## [EXERCISE INPUT]
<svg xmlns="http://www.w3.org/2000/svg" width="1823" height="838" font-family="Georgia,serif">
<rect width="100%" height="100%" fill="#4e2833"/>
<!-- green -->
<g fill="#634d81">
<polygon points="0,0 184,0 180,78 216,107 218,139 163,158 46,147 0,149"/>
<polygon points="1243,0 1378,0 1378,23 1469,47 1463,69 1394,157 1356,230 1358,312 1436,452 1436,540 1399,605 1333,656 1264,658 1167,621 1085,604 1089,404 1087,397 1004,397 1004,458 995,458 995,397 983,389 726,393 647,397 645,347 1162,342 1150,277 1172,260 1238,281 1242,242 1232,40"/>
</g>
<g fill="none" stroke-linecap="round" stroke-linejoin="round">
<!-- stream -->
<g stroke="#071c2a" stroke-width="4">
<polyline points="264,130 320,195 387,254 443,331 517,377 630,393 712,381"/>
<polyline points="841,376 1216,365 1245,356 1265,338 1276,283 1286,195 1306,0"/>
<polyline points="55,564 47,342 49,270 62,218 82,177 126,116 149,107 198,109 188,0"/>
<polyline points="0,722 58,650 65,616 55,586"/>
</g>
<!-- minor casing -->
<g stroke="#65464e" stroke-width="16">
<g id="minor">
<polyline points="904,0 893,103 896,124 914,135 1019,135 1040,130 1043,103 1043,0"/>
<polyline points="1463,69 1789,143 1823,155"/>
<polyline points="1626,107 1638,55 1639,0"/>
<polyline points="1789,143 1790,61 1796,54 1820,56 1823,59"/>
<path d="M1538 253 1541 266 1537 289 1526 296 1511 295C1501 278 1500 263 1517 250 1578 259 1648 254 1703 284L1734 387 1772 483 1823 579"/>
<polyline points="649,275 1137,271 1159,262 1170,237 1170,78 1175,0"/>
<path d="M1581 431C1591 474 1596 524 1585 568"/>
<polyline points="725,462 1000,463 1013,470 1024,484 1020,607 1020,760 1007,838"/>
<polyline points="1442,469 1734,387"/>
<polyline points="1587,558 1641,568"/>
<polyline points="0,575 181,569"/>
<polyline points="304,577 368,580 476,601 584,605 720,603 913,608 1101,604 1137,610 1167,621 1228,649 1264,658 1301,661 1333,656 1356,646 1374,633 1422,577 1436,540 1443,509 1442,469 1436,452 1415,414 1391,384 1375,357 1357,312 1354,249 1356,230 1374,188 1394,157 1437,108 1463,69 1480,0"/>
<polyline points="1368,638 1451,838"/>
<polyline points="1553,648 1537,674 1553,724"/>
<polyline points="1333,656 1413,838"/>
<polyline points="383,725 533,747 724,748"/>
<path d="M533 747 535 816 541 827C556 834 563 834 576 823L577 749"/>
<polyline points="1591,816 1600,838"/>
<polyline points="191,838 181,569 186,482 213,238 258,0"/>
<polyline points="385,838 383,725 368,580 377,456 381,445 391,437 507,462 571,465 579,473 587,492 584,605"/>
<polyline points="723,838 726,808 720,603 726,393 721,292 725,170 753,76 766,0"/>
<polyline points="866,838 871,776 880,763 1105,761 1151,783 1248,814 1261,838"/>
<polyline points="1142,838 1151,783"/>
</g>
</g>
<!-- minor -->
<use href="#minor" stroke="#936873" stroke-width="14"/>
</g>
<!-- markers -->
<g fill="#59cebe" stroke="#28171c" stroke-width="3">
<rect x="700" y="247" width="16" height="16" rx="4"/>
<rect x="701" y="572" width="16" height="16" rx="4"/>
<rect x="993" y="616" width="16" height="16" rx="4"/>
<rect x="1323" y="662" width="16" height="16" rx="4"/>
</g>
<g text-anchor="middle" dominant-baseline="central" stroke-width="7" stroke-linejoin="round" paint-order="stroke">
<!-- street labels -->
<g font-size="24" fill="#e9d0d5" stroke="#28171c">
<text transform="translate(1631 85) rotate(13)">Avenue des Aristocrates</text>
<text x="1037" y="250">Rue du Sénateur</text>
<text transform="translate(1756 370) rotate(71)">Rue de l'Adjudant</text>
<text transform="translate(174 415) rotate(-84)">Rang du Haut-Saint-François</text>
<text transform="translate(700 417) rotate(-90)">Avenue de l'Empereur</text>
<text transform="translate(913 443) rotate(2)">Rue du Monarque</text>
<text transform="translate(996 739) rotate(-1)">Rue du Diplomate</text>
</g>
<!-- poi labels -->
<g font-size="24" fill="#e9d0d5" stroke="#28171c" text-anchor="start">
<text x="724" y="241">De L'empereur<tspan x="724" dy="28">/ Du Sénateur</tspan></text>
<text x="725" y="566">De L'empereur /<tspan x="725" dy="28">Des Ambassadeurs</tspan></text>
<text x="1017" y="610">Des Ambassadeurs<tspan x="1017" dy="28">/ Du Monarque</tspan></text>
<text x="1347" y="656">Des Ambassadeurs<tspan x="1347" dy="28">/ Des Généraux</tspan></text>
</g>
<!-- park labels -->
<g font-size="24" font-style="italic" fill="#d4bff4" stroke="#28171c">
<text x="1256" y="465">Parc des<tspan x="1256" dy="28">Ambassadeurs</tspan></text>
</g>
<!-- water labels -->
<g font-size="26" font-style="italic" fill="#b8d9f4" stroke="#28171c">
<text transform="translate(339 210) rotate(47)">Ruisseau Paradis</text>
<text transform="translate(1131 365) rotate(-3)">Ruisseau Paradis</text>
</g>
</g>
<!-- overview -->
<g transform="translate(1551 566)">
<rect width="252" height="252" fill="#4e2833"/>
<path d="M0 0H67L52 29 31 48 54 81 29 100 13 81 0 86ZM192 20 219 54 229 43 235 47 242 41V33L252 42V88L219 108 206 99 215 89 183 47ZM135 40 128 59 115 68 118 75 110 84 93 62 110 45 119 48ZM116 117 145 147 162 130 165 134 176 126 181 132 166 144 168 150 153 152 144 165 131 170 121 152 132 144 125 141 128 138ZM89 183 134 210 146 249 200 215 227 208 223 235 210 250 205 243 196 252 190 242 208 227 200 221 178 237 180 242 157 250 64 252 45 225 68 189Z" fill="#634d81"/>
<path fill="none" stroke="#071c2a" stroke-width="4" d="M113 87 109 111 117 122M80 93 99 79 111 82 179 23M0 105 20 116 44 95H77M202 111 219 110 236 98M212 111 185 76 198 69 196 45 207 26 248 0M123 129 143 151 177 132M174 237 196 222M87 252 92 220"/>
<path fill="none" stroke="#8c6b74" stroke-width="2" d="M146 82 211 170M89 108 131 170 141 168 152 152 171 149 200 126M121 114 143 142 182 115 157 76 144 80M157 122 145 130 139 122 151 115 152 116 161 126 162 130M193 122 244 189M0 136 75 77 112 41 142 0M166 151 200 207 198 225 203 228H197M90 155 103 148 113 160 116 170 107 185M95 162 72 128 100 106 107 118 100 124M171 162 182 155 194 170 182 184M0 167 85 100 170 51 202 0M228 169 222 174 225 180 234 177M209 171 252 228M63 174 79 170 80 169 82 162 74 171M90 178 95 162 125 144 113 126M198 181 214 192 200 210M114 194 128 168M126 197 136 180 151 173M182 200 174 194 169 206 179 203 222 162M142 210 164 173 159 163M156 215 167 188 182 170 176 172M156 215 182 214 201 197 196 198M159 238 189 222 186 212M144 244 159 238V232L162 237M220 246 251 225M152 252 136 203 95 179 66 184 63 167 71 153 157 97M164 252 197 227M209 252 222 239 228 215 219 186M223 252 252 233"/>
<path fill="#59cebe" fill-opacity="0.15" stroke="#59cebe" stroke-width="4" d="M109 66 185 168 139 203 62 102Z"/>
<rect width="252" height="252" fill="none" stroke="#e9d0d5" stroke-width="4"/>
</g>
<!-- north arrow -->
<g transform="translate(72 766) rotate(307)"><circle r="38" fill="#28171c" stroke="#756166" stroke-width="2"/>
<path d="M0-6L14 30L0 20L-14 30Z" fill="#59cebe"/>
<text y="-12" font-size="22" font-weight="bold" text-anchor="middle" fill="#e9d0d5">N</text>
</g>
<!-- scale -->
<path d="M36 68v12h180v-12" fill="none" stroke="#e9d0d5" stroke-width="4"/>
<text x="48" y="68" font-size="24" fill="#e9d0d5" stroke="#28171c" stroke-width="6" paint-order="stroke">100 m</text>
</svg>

## [WHAT IS EXPECTED]
In the data above, find the line that contains "109 111 117" and the line that contains "<!-- north arrow -->". Repeat exactly those lines and every line between them, and only those.

## [COMPLETED TASK]
<path fill="none" stroke="#071c2a" stroke-width="4" d="M113 87 109 111 117 122M80 93 99 79 111 82 179 23M0 105 20 116 44 95H77M202 111 219 110 236 98M212 111 185 76 198 69 196 45 207 26 248 0M123 129 143 151 177 132M174 237 196 222M87 252 92 220"/>
<path fill="none" stroke="#8c6b74" stroke-width="2" d="M146 82 211 170M89 108 131 170 141 168 152 152 171 149 200 126M121 114 143 142 182 115 157 76 144 80M157 122 145 130 139 122 151 115 152 116 161 126 162 130M193 122 244 189M0 136 75 77 112 41 142 0M166 151 200 207 198 225 203 228H197M90 155 103 148 113 160 116 170 107 185M95 162 72 128 100 106 107 118 100 124M171 162 182 155 194 170 182 184M0 167 85 100 170 51 202 0M228 169 222 174 225 180 234 177M209 171 252 228M63 174 79 170 80 169 82 162 74 171M90 178 95 162 125 144 113 126M198 181 214 192 200 210M114 194 128 168M126 197 136 180 151 173M182 200 174 194 169 206 179 203 222 162M142 210 164 173 159 163M156 215 167 188 182 170 176 172M156 215 182 214 201 197 196 198M159 238 189 222 186 212M144 244 159 238V232L162 237M220 246 251 225M152 252 136 203 95 179 66 184 63 167 71 153 157 97M164 252 197 227M209 252 222 239 228 215 219 186M223 252 252 233"/>
<path fill="#59cebe" fill-opacity="0.15" stroke="#59cebe" stroke-width="4" d="M109 66 185 168 139 203 62 102Z"/>
<rect width="252" height="252" fill="none" stroke="#e9d0d5" stroke-width="4"/>
</g>
<!-- north arrow -->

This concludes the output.